Et effectivement, l’enjeu du livre se déroule en grande partie dans ce « Que se
passe-t-il ? ». Si bien qu’on peut se poser la question suivante : pourquoi le Bardo ?
Ou plutôt pourquoi choisir le Bardo pour en écrire l’échec ?
En dehors du goût avéré que suscite chez l’auteur Le Livre des morts
tibétains, d’autres raisons l’ont sûrement conduit à consacrer un roman à cet espace,
habituellement en arrière-plan de ses précédentes fictions : derrière les guerres, les
révolutions et les dévastations. D’autres raisons l’ont sûrement poussé à inverser les
plans. On peut en imaginer trois, mais il y en a sûrement d’autres. La première c’est
que le Bardo est un espace noir. La seconde, c’est qu’il est un dispositif théâtral. On
se risquera à une dernière. Le Bardo peut être l’absolu de l’échec, et rien n’a plus de
6
prix aux yeux de Volodine que « les fous, les révolutionnaires ratés, les imbéciles et
les sous-hommes ».
Le Bardo est un espace noir. Ou plutôt il est l’espace noir. Les lecteurs de
Volodine savent bien que son oeuvre est marquée par des tonalités crépusculaires et
qu’elle affectionne deux types de scènes : les scènes dans le noir et les huis clos. La
nuit et le huis clos s’appellent du reste l’un l’autre car ils entraînent une vision barrée,
empêchée, qui elle-même appelle peut-être autre chose, comme une voyance. Les
deux se supposent et se suppléent. S’il existe des différences entre toutes ces
scènes, elles reposent néanmoins sur deux éléments communs : la nécessité de
faire le noir, l’émergence de la parole. Voilà donc l’essentiel développé par ces
scènes, que le Bardo exemplifie. La parole a besoin du noir, engendrée par le huis
clos ou la nuit, pour émerger. Tous les textes de Volodine développent cette mise en
scène de l’immersion fictionnelle. C’est une fois encore ce qu’on retrouve dans Bardo
or not Bardo et plus particulièrement dans deux chapitres en miroir (le deuxième et le
sixième) « Glouchenko » et « Dadokian ». Sauf que dans le cas de l’immersion
bardique, ce ne sont pas les narrateurs eux-mêmes qui entreprennent un récit,
comme lorsque Dondog, enfermé dans le noir, entreprend le récit de sa vie mais ce
sont des lamas, c’est-à-dire des voix extérieures, qui guident les morts. On retrouve
ainsi un dispositif théâtral, dans lequel un metteur en scène agit sur un acteur. Et au
fond, les deux sens qu’on pouvait repérer, l’espace noir et le dispositif théâtral, sont
parfaitement imbriqués.
On touche alors une spécificité tout à fait remarquable de la narration dans les
romans d’Antoine Volodine : elle est théâtralisée. Et Bardo or not Bardo, loin
d’échapper à la règle, est sûrement le roman qui explore le plus cette dimension. Il
peut y avoir une incongruité à déclarer que la théâtralité est un des régimes
dominants d’une oeuvre romanesque. Mais certains signes nous y encouragent.

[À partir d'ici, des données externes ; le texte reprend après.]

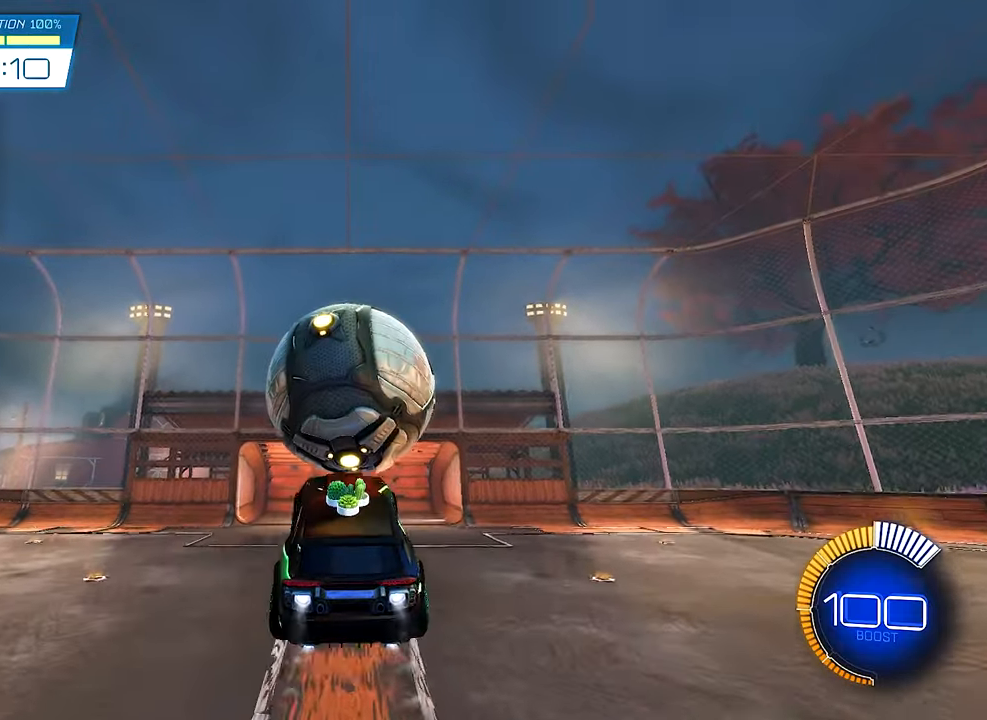
{"buttons": ["B", "L1", "R2"], "left_stick": "center", "right_stick": "center", "events": [[200, "L1", "down"], [200, "left_stick", "down-right"], [367, "left_stick", "center"]]}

Parmi ceux-ci, rappelons une fois de plus l’origine de ce roman : les pièces
radiophoniques ; et si l’on a insisté sur le second terme, il faut maintenant s’arrêter
sur le premier. D’une certaine manière, ce nouvel ouvrage est une « romanisation »
de pièces de théâtre. Il suffit de lire le quatrième chapitre pour le comprendre. Le
quatrième, car Volodine affectionnant les structures en miroir (on se rappelle de celle
de Des anges mineurs), il a fait de ce chapitre le centre du roman. « Le Bardo de la
Méduse » (ainsi nommé pour « insister sur le caractère gélatineux des voix et des
personnages qui s’y établissent » (p. 111)), est le chapitre autour duquel les autres
7
s’organisent, le cinquième répondant au troisième, le sixième au deuxième, le
septième au premier. Il s’achève par ces mots, qui en confirment la fonction : « Voilà.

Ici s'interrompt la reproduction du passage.